*Consigna A*
Reproduce el fragmento sobre los espejos entre "Un espejo siempre" y "Espejito... espejito...", ambos incluidos.
*Consigna B*
Según el fragmento sobre los espejos, si en el espejo el tupé va hacia la izquierda, ¿hacia dónde va en realidad?

Vidas Paralelas

Un espejo siempre ofrece una imagen inversa a la que realmente existe. Es tan y tan perfecta que podría confundirse con la realidad.

La humanidad ha vivido toda su historia mirándose en espejos que no les decían toda la verdad, sino una verdad invertida. Si tu tupé va hacia la izquierda… la realidad es que irá a la derecha, y aunque sea así, es la imagen más fiel que encontrarás de ti en cuestión no sólo de forma y volumen, también en tono y color.

Estamos tan y tan acostumbrados a ver nuestro yo inverso que mucha gente no repara en ello y lo da como bueno, luego vienen las fotografías o el vídeo y te muestran la cruda realidad. Siempre he estado convencido que una gran cantidad de personas no se gustan cuando salen en las fotografías por este motivo, porque la imagen que perciben de sí mismas es aquella que les devuelve su espejo.

Espejito... espejito...

*Datos proporcionados*

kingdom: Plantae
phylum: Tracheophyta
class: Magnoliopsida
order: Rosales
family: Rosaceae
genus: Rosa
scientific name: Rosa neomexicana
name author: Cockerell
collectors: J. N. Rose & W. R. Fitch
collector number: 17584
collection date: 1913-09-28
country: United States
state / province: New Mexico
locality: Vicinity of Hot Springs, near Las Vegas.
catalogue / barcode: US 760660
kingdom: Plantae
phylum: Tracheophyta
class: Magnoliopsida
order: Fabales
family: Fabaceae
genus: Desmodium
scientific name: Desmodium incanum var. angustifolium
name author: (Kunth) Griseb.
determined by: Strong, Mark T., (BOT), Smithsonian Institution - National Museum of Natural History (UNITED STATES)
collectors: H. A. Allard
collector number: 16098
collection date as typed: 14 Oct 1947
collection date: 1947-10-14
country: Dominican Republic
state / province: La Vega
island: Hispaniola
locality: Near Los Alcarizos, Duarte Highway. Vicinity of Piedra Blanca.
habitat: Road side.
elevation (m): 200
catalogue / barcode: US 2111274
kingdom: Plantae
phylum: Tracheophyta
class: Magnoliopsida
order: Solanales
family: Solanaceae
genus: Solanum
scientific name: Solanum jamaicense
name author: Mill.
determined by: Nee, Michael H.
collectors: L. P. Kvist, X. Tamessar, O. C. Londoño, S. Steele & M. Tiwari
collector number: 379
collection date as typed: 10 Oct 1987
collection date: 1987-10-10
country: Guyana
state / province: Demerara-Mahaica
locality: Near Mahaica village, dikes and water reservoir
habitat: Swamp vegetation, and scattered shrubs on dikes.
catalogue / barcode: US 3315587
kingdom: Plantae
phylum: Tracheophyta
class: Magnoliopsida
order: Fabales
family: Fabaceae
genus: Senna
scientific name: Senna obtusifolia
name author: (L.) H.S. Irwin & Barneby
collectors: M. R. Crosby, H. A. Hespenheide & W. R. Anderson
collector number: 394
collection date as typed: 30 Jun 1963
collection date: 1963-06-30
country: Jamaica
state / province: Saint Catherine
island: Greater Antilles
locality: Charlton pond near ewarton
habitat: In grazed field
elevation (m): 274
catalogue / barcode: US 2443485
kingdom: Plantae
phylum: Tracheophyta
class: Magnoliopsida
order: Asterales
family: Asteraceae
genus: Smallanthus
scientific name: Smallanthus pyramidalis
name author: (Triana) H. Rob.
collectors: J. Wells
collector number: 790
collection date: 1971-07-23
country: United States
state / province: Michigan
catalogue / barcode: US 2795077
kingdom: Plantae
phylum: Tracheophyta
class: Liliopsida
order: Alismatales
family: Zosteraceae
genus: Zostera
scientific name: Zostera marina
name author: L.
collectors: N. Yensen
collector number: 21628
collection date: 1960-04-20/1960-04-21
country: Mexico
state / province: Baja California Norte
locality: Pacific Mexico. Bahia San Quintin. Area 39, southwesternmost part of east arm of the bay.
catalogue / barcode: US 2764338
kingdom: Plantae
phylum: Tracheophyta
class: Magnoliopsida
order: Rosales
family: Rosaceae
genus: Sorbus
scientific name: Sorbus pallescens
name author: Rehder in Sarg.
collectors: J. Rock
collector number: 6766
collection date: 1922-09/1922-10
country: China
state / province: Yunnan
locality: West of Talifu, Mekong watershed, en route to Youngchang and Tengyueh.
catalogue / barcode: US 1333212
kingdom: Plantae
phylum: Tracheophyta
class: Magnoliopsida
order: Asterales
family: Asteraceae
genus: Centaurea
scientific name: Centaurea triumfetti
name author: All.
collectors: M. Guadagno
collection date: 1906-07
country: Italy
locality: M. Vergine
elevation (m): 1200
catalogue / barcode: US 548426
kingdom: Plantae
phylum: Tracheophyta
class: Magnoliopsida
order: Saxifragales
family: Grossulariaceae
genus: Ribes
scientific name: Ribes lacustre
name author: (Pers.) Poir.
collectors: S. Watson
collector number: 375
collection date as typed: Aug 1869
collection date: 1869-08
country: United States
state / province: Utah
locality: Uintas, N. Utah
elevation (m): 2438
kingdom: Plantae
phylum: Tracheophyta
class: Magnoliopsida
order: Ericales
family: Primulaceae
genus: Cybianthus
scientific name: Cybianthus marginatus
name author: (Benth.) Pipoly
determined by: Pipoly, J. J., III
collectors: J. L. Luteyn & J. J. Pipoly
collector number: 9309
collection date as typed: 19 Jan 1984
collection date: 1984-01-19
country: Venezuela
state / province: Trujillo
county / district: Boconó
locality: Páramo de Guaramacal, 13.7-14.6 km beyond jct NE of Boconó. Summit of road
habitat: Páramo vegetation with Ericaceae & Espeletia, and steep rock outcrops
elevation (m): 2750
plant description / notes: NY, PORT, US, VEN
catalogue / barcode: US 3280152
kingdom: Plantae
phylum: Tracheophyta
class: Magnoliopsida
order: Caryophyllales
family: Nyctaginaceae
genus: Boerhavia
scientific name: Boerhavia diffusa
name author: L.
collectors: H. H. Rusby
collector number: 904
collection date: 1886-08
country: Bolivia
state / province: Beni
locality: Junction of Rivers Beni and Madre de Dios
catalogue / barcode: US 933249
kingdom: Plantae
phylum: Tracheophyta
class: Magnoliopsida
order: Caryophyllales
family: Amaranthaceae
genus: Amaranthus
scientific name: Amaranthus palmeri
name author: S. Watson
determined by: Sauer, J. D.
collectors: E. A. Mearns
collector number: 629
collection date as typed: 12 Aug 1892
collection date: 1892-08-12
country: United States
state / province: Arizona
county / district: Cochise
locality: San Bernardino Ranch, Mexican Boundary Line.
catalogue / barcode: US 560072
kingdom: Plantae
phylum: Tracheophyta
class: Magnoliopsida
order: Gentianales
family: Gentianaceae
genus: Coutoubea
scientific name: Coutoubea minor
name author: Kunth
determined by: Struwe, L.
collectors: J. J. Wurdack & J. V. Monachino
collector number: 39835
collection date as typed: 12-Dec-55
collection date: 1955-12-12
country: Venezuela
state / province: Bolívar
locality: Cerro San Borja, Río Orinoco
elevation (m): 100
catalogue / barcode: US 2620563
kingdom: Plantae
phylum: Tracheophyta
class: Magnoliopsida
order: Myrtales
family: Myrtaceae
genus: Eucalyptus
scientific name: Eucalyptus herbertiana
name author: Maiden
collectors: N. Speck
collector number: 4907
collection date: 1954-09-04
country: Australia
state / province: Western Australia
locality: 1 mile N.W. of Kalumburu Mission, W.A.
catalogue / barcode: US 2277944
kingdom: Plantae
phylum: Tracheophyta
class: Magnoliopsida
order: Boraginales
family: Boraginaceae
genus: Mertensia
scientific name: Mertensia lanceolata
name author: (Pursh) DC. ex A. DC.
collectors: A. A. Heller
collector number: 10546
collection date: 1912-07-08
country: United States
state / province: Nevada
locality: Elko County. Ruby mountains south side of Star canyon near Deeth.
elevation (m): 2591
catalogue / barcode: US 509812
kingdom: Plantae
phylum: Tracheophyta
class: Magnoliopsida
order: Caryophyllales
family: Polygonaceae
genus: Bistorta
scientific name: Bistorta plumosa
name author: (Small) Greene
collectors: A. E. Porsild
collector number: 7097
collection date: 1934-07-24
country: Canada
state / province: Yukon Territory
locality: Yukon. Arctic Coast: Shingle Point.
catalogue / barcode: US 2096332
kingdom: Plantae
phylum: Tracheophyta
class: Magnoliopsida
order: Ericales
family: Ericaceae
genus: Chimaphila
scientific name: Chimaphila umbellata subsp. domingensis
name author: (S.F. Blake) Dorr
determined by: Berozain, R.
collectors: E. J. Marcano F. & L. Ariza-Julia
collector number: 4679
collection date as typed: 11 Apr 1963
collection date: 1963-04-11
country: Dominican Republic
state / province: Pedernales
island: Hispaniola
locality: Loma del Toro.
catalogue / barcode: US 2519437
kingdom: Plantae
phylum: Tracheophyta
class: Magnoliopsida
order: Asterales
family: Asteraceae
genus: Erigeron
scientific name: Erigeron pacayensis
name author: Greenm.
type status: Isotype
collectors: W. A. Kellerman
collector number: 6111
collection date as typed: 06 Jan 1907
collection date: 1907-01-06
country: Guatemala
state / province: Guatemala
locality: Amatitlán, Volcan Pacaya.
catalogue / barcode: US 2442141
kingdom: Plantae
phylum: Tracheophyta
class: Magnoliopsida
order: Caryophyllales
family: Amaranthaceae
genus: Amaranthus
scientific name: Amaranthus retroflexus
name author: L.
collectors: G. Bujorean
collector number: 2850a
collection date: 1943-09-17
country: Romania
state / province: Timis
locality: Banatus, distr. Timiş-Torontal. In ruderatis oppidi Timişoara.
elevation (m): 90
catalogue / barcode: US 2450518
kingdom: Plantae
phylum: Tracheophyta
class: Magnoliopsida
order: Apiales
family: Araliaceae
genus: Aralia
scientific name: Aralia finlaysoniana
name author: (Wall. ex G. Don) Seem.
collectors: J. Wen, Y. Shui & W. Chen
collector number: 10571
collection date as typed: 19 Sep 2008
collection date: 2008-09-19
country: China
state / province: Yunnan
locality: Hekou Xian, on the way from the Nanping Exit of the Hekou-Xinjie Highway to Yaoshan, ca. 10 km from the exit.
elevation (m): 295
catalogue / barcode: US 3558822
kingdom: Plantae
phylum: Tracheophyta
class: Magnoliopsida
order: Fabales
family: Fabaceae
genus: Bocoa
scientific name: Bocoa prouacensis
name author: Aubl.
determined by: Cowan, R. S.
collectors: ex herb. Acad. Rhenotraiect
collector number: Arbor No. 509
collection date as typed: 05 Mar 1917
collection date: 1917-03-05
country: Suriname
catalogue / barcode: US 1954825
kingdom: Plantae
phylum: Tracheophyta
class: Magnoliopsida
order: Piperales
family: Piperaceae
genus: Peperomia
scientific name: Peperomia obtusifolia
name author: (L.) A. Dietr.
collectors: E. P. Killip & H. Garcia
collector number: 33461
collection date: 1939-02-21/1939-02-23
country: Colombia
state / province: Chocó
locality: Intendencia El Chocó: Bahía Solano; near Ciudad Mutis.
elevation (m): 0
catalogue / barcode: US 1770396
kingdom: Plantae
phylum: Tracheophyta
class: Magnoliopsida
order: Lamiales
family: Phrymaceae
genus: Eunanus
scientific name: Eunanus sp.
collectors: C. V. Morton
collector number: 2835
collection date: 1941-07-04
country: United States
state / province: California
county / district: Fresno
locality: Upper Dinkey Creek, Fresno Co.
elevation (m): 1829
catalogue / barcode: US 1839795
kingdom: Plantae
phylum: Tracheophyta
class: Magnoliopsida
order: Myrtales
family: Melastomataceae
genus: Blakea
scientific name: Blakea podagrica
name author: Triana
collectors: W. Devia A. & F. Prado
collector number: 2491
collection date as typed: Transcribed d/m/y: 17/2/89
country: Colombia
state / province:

*Respuesta escrita A*
Un espejo siempre ofrece una imagen inversa a la que realmente existe. Es tan y tan perfecta que podría confundirse con la realidad.

La humanidad ha vivido toda su historia mirándose en espejos que no les decían toda la verdad, sino una verdad invertida. Si tu tupé va hacia la izquierda… la realidad es que irá a la derecha, y aunque sea así, es la imagen más fiel que encontrarás de ti en cuestión no sólo de forma y volumen, también en tono y color.

Estamos tan y tan acostumbrados a ver nuestro yo inverso que mucha gente no repara en ello y lo da como bueno, luego vienen las fotografías o el vídeo y te muestran la cruda realidad. Siempre he estado convencido que una gran cantidad de personas no se gustan cuando salen en las fotografías por este motivo, porque la imagen que perciben de sí mismas es aquella que les devuelve su espejo.

Espejito... espejito...

*Respuesta escrita B*
Hacia la derecha.